Prometheus: A Recursively Self-Improving NAS System
- Alex Zhang
- Sep 3
- 8 min read
Authors: Alex Zhekai Zhang†; Hui Liu
Affiliations: Cate School, Carpinteria, CA, USA; Missouri State University, Springfield, MO, USA
Corresponding author: Alex_Zhang@cate.org (†)
Abstract
Neural Architecture Search (NAS) automates model design, but for systems involving a Reinforcement Learning (RL) controller, one limitation is the fixed intelligence of the controller itself. We introduce Prometheus, a proof-of-concept NAS system that addresses this barrier through recursive self-improvement. Prometheus utilizes an RL agent that not only edits a target convolutional neural network using network morphism but also modifies its own architecture. This self-editing allows it to increase its intellectual capacity to achieve better rewards. We demonstrate that this approach, combining a self-editing GNN controller with heuristic-driven adaptation, achieves competitive performance on standard image classification benchmarks like CIFAR-10 (95.47%±0.60%), SVHN (97.09%±0.15%), and Fashion-MNIST (95.57%±0.20%), opening a new avenue of research in self-improving AI.
Introduction
Neural Architecture Search (NAS) automates network design, evolving from computation‑heavy early methods (Zoph and Le, 2017) to more efficient approaches such as weight sharing (Pham et al., 2018), differentiable search (Liu, Simonyan and Yang, 2019), and network morphism that enables function‑preserving edits during training (Chen, Goodfellow and Shlens, 2016). More recent advances include extensible zero-cost proxies like Eproxy (Li et al., 2023), robust training-free NAS techniques (He et al., 2024), and hardware-aware multi-objective differentiable NAS (Sukthanker et al., 2025). However, for NAS with RL, most systems rely on fixed‑capacity, human‑designed RL controllers. We ask: can a NAS agent improve both the target model and itself? We introduce Prometheus, a recursively self‑improving NAS system whose Graph Neural Network (GNN)‑based RL controller edits its own architecture as well as the target network. Unlike EAS (Cai et al., 2018), which applies morphism only to the target, Prometheus applies it to the agent too, using a block‑based search space, graph representations, and heuristic‑triggered self‑modification. Across standard image classification benchmarks, Prometheus achieves competitive performance (95.47%±0.60% on CIFAR-10, 97.09%±0.15% on SVHN, and 95.57%±0.20% on Fashion-MNIST) while adding a new level of autonomy to NAS.
Methods
Prometheus is a two-network system, with an RL controller network editing a target network (the network being trained on the target task; image recognition in this case). The RL controller is a GNN, specifically a Graph Convolutional Network (GCN) (Kipf and Welling, 2017). In this formulation, the target CNN is represented as a graph G_t = (V, E), where each node v_i ∈ V represents an operation (e.g., Conv2D (LeCun et al., 1998), ReLU (Nair and Hinton, 2010)) with a feature vector encoding its properties, and edges E represent the data flow. On every forward pass, the GCN performs message passing, allowing each node to aggregate information from its neighbors. The resulting network graph G_t feeds into policy heads that issue structurally informed actions. The GCN encoder produces node embeddings Z from the graph Z = GCN(G_t).
The resulting matrix Z belongs to R^{|V| × d_h}, where R is the set of all real numbers, |V| is the number of nodes in the target network graph, and d_h is the dimensionality of those nodes. A global graph embedding z_g is then obtained by mean-pooling the node embeddings.

Stored data entries
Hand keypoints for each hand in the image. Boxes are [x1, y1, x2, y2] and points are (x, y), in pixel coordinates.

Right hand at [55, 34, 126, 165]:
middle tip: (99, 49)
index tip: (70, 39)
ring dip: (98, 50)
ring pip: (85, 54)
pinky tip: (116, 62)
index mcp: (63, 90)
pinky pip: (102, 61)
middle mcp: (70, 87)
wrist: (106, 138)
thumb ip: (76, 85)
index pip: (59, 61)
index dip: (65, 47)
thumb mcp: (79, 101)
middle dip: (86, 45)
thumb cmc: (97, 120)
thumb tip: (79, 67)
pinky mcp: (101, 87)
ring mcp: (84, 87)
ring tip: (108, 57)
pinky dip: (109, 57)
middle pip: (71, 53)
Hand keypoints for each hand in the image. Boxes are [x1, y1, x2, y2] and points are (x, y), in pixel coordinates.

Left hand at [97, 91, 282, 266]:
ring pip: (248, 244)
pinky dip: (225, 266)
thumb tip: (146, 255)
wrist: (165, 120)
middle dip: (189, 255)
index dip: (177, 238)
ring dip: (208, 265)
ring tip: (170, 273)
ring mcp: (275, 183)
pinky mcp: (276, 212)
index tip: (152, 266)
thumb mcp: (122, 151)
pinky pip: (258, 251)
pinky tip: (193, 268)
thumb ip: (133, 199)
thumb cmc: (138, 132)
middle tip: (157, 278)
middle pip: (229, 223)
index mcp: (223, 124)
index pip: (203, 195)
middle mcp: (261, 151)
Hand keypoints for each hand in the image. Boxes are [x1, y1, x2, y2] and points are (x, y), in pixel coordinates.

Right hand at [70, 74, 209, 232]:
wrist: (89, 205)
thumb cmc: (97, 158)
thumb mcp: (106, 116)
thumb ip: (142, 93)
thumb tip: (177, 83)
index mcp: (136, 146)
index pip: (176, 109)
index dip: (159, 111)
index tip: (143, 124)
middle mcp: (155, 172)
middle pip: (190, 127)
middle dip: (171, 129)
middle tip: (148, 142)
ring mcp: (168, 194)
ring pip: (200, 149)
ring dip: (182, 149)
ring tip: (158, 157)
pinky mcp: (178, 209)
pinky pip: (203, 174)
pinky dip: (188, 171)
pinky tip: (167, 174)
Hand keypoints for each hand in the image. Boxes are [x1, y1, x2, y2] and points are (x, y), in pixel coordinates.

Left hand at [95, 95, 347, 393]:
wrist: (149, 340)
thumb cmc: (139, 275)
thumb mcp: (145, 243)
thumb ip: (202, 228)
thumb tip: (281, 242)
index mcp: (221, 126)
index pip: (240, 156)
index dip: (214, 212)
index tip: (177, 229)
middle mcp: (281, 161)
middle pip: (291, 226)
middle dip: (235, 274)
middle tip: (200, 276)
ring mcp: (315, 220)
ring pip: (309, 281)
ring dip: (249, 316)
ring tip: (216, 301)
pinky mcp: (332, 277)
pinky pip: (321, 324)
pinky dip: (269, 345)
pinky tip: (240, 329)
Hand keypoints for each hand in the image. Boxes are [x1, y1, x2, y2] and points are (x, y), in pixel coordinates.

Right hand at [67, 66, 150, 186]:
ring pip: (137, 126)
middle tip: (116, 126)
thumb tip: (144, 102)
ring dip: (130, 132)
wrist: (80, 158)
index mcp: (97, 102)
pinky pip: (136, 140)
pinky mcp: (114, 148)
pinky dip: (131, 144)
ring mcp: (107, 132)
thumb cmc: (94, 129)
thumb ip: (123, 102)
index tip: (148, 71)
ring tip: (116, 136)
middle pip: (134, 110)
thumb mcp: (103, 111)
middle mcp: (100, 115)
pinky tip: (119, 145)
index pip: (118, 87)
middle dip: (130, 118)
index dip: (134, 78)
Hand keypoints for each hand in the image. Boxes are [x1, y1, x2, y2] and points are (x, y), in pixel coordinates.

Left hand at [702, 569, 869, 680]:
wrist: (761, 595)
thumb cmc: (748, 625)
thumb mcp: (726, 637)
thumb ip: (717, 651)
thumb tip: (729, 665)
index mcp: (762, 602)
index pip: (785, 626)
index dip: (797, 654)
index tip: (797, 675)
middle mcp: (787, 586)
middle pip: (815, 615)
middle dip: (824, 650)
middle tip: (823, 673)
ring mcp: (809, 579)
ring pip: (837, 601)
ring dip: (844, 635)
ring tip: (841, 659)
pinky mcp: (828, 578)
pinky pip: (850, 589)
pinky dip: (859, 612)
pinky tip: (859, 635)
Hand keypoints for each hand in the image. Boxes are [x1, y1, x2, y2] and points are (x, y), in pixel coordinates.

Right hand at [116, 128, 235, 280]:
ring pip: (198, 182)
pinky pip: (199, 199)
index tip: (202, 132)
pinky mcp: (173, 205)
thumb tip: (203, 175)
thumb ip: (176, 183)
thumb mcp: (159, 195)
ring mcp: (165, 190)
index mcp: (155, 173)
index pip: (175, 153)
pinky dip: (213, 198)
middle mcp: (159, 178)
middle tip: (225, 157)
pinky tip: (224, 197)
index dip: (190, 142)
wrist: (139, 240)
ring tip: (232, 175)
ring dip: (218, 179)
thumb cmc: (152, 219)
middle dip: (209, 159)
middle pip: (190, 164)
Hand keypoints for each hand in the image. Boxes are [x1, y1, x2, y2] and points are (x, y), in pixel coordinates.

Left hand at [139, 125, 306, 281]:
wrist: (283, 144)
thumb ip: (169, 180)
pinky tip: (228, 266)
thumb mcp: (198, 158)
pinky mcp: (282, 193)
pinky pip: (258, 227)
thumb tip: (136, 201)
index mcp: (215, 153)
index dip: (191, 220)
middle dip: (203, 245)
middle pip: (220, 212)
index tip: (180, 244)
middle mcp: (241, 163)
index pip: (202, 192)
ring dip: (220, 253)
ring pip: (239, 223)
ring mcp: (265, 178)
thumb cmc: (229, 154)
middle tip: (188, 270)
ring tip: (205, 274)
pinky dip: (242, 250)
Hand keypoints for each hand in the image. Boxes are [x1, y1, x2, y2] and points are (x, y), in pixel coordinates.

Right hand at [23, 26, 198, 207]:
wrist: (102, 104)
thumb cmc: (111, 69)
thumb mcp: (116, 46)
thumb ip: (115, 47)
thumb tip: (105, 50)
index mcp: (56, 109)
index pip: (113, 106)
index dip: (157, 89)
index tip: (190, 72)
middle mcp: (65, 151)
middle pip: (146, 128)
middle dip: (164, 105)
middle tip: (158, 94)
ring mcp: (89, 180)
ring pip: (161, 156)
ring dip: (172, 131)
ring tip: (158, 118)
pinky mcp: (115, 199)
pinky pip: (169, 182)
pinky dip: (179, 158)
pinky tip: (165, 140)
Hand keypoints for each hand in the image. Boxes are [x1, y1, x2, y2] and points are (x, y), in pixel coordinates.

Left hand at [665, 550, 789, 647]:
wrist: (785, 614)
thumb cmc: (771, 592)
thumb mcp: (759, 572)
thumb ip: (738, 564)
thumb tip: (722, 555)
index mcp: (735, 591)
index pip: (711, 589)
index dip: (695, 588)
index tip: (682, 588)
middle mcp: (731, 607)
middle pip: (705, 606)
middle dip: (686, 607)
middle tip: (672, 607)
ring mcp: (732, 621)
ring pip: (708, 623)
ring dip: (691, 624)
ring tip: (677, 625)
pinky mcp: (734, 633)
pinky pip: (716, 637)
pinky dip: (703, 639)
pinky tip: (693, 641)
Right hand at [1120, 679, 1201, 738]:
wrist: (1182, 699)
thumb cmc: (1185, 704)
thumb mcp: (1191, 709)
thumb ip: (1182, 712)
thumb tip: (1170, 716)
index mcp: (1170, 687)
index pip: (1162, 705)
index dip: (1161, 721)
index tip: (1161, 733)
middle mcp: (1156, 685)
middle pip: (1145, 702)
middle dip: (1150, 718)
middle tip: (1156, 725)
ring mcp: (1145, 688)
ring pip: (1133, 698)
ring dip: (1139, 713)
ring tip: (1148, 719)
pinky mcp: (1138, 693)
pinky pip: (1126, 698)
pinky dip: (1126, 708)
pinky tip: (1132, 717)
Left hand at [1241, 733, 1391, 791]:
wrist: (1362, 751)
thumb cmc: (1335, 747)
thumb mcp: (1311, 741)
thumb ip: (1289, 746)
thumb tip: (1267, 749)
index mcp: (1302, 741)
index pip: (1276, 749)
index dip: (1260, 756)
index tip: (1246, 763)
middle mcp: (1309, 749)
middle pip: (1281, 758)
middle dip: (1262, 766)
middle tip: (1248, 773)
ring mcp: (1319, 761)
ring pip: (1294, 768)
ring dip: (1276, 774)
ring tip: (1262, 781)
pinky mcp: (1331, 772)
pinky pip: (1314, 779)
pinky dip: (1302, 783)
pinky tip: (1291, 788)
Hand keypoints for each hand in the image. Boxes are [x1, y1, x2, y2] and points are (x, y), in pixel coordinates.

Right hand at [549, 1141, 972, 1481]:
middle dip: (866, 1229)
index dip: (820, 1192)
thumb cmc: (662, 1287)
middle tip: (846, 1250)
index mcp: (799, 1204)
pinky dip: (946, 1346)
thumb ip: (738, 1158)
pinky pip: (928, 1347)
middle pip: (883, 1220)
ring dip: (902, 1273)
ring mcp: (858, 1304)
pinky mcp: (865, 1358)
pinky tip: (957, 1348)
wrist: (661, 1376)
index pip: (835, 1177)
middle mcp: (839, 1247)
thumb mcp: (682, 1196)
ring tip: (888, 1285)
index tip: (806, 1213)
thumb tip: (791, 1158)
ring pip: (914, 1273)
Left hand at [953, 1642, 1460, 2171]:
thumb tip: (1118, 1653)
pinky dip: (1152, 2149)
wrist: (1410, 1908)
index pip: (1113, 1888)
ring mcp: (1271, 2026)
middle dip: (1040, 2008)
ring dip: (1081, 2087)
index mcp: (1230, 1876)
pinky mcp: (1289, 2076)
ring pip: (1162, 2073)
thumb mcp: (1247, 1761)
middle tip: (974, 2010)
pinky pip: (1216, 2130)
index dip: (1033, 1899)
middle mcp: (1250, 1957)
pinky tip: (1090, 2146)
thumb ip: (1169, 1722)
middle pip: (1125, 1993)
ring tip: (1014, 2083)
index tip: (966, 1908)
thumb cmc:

Work task 1 —
According to the Prometheus page, what specific kind of Graph Neural Network is the RL controller?
Work task 2 —
Retype the part of the Prometheus page that begins at the words "The resulting matrix" and stops after the words "the node embeddings.".

Written response 1 —
A Graph Convolutional Network (GCN).

Written response 2 —
The resulting matrix Z belongs to R^{|V| × d_h}, where R is the set of all real numbers, |V| is the number of nodes in the target network graph, and d_h is the dimensionality of those nodes. A global graph embedding z_g is then obtained by mean-pooling the node embeddings.